In the description of the present specification, the terms "one embodiment," "some embodiments," "particular embodiments," and the like, mean that a particular feature, structure, material, or characteristic described in connection with the embodiment or example is included in at least one embodiment or example of the present utility model. In this specification, schematic representations of the above terms do not necessarily refer to the same embodiment or example. Furthermore, the particular features, structures, materials, or characteristics described may be combined in any suitable manner in any one or more embodiments or examples.

Although embodiments of the present utility model have been shown and described, it will be understood by those skilled in the art that various changes, modifications, substitutions and alterations can be made therein without departing from the spirit and scope of the utility model as defined by the appended claims and their equivalents.

Claims (5)

1. The utility model provides a two-sided washing turn-over mechanism of laser, includes brace table (1), its characterized in that: the feeding device is characterized in that a feeding device (2) and a discharging device (3) are arranged on the supporting table (1), the conveying surface of the feeding device (2) is higher than that of the discharging device (3), one end of the feeding device (2) is provided with a vertical plate group (4), and a turn-over assembly is arranged on the vertical plate group (4);

the turnover assembly comprises a servo motor (5) arranged on a vertical plate group (4), the output end of the servo motor (5) is connected with a rotating shaft (6), the other end of the rotating shaft (6) is movably arranged on the vertical plate group (4), four bearing plates (7) are distributed on the rotating shaft (6) along the circumferential direction at equal intervals, cavities (8) are respectively arranged in the four bearing plates (7), an air passage (13) is formed in the inner wall of each cavity (8) in a penetrating mode, suction holes (9) communicated with the corresponding cavities (8) are formed in the corresponding bearing plates (7), a column hole (10) is formed in one end, far away from the servo motor (5), of the rotating shaft (6), a single-port pipe (11) is movably connected in the column hole (10), a plurality of vent holes (12) are formed in the single-port pipe (11) along the circumferential direction, the vent holes (12) are communicated with the cavities (8) through the corresponding air passages (13), one ends of the single-port pipe (11) are connected with a vacuum generator (14), and the other ends of the single-port pipe (11) are connected with a vacuum pump (15).

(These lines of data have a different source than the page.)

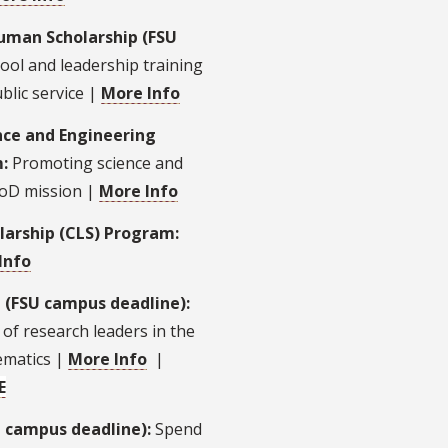
ruman Scholarship (FSU
ool and leadership training
blic service |
More Info
nce and Engineering
m:
Promoting science and
DoD mission |
More Info
larship (CLS) Program:
Info
 (FSU campus deadline):
of research leaders in the
ematics |
More Info
|
E
U campus deadline):
Spend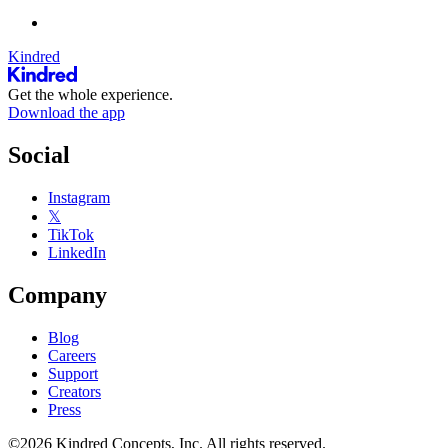
Kindred
Get the whole experience.
Download the app
Social
Instagram
𝕏
TikTok
LinkedIn
Company
Blog
Careers
Support
Creators
Press
©2026 Kindred Concepts, Inc. All rights reserved.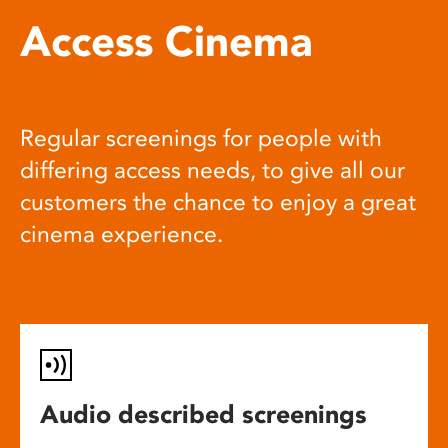
Access Cinema
Regular screenings for people with
differing access needs, to give all our
customers the chance to enjoy a great
cinema experience.
Audio described screenings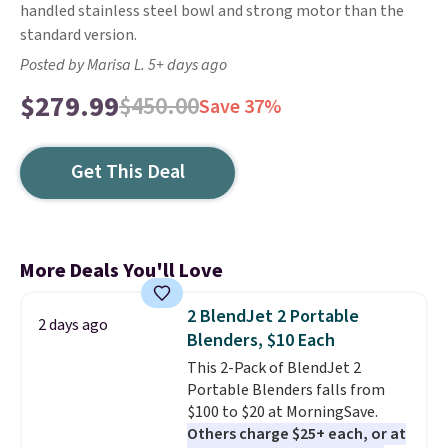
handled stainless steel bowl and strong motor than the
standard version.
Posted by Marisa L. 5+ days ago
$279.99
$450.00
Save 37%
Get This Deal
More Deals You'll Love
2 BlendJet 2 Portable
2 days ago
Blenders, $10 Each
This 2-Pack of BlendJet 2
Portable Blenders falls from
$100 to $20 at MorningSave.
Others charge $25+ each, or at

2. A laser double-sided cleaning turn-over mechanism according to claim 1, characterized in that a plurality of said ventilation holes (12) are provided with five ventilation holes (12) which are simultaneously in communication with two ventilation channels (13) when the rotary shaft (6) rotates.

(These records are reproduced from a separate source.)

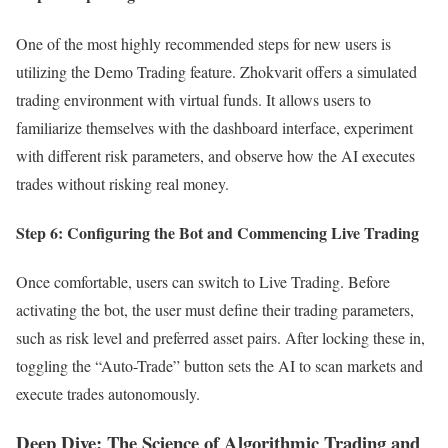
One of the most highly recommended steps for new users is
utilizing the Demo Trading feature. Zhokvarit offers a simulated
trading environment with virtual funds. It allows users to
familiarize themselves with the dashboard interface, experiment
with different risk parameters, and observe how the AI executes
trades without risking real money.
Step 6: Configuring the Bot and Commencing Live Trading
Once comfortable, users can switch to Live Trading. Before
activating the bot, the user must define their trading parameters,
such as risk level and preferred asset pairs. After locking these in,
toggling the “Auto-Trade” button sets the AI to scan markets and
execute trades autonomously.
Deep Dive: The Science of Algorithmic Trading and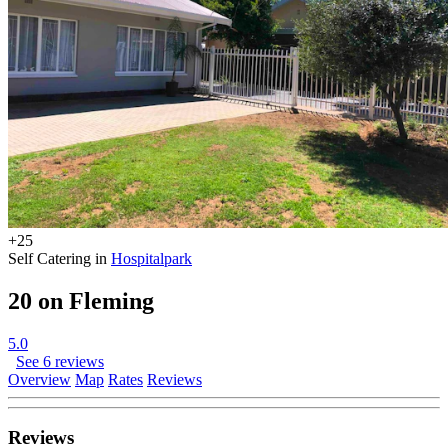
+25
Self Catering in
Hospitalpark
20 on Fleming
5.0
See 6 reviews
Overview
Map
Rates
Reviews
Reviews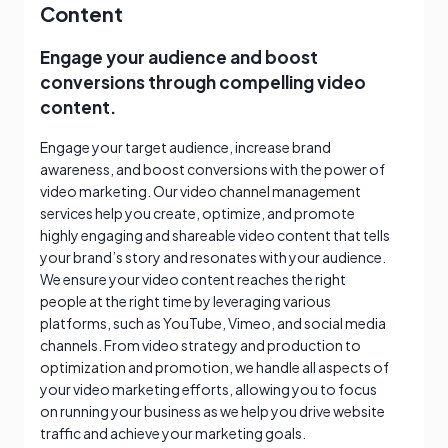
Content
Engage your audience and boost
conversions through compelling video
content.
Engage your target audience, increase brand
awareness, and boost conversions with the power of
video marketing. Our video channel management
services help you create, optimize, and promote
highly engaging and shareable video content that tells
your brand’s story and resonates with your audience.
We ensure your video content reaches the right
people at the right time by leveraging various
platforms, such as YouTube, Vimeo, and social media
channels. From video strategy and production to
optimization and promotion, we handle all aspects of
your video marketing efforts, allowing you to focus
on running your business as we help you drive website
traffic and achieve your marketing goals.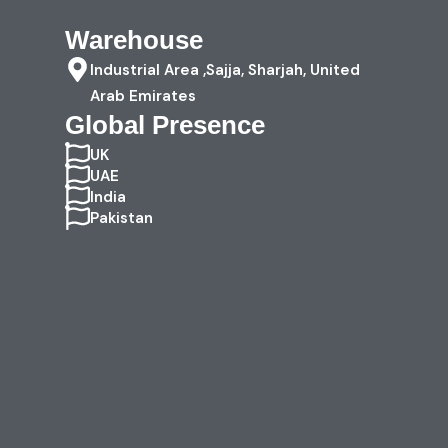
Warehouse
Industrial Area ,Sajja, Sharjah, United
Arab Emirates
Global Presence
UK
UAE
India
Pakistan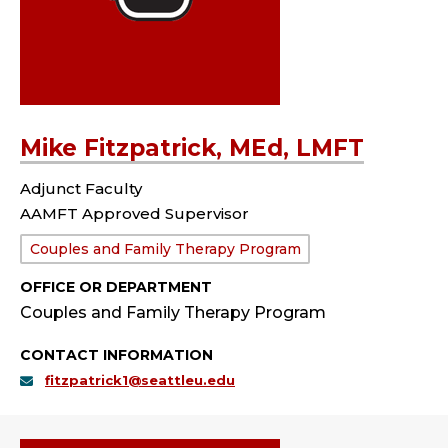
Mike Fitzpatrick, MEd, LMFT
Adjunct Faculty
AAMFT Approved Supervisor
Department:
Couples and Family Therapy Program
OFFICE OR DEPARTMENT
Couples and Family Therapy Program
CONTACT INFORMATION
fitzpatrick1@seattleu.edu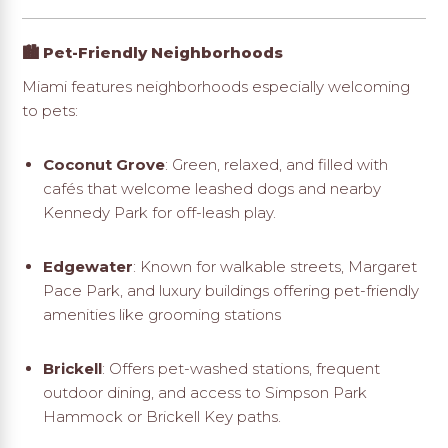
🏙️ Pet-Friendly Neighborhoods
Miami features neighborhoods especially welcoming
to pets:
Coconut Grove
: Green, relaxed, and filled with
cafés that welcome leashed dogs and nearby
Kennedy Park for off-leash play
.
Edgewater
: Known for walkable streets, Margaret
Pace Park, and luxury buildings offering pet-friendly
amenities like grooming stations
Brickell
: Offers pet-washed stations, frequent
outdoor dining, and access to Simpson Park
Hammock or Brickell Key paths
.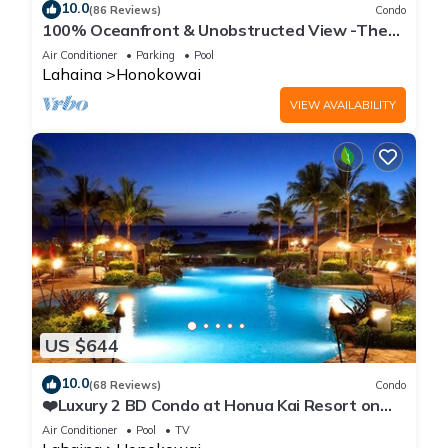
10.0
(86 Reviews)
Condo
100% Oceanfront & Unobstructed View -The
Mahana 8th floor, 1BR/2BATHROOMS!
Air Conditioner
Parking
Pool
Lahaina
Honokowai
VIEW AVAILABILITY
US $644
10.0
(68 Reviews)
Condo
❤️Luxury 2 BD Condo at Honua Kai Resort on
the Beach ❤️
Air Conditioner
Pool
TV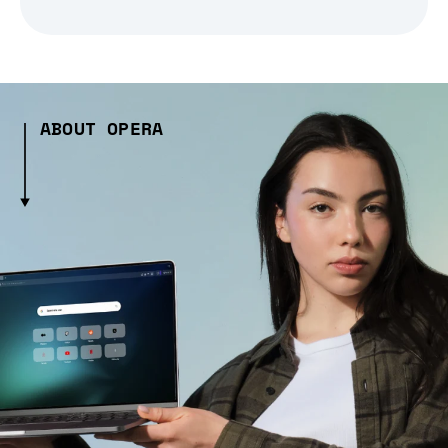
ABOUT OPERA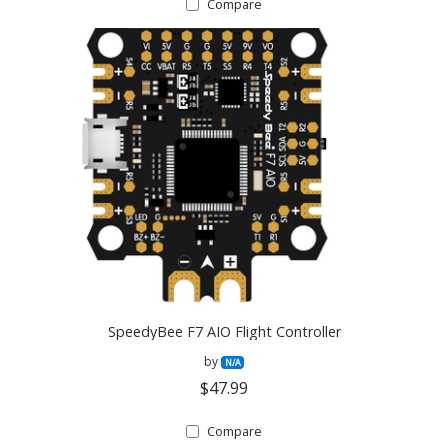
Compare
SpeedyBee F7 AIO Flight Controller
by
N/A
$47.99
Compare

3. A laser double-sided cleaning turn-over mechanism according to claim 2, characterized in that the air duct (13) is in communication with two air holes (12) when the spindle (6) rotates.

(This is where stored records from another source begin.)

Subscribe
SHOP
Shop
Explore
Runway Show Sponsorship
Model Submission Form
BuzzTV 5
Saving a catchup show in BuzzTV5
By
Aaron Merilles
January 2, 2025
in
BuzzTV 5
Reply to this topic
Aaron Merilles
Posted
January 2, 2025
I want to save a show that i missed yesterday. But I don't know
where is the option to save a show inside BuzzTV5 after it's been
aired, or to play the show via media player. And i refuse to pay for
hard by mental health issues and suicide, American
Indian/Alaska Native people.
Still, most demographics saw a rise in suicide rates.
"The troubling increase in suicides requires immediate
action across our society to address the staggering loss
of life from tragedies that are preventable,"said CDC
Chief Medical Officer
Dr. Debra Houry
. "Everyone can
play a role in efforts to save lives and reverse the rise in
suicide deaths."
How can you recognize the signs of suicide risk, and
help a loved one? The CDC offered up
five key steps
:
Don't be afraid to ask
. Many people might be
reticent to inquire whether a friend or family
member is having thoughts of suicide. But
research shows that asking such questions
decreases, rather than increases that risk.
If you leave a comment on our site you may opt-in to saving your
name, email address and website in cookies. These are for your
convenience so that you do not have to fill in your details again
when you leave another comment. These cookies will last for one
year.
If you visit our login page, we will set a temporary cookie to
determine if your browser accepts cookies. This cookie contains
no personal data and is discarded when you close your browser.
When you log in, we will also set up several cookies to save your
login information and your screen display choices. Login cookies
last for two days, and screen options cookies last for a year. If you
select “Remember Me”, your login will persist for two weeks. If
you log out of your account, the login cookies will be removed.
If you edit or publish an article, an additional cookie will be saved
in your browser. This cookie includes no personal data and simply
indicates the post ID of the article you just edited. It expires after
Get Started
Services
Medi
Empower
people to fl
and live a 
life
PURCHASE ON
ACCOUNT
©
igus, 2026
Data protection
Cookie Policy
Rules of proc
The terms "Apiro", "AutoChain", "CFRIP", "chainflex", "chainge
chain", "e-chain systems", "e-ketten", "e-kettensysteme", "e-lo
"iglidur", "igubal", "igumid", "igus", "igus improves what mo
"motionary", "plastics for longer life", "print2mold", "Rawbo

4. The laser double-sided cleaning and turning mechanism according to claim 1, wherein the suction hole (9) is opened upwards when the bearing plate (7) is close to the feeding device (2).

5. The laser double-sided cleaning and turning mechanism according to claim 1, wherein a first laser device (16) is arranged on one side of the feeding device (2), a second laser device (17) is arranged on one side of the discharging device (3), and the first laser device (16) and the second laser device (17) are both arranged on the supporting table (1).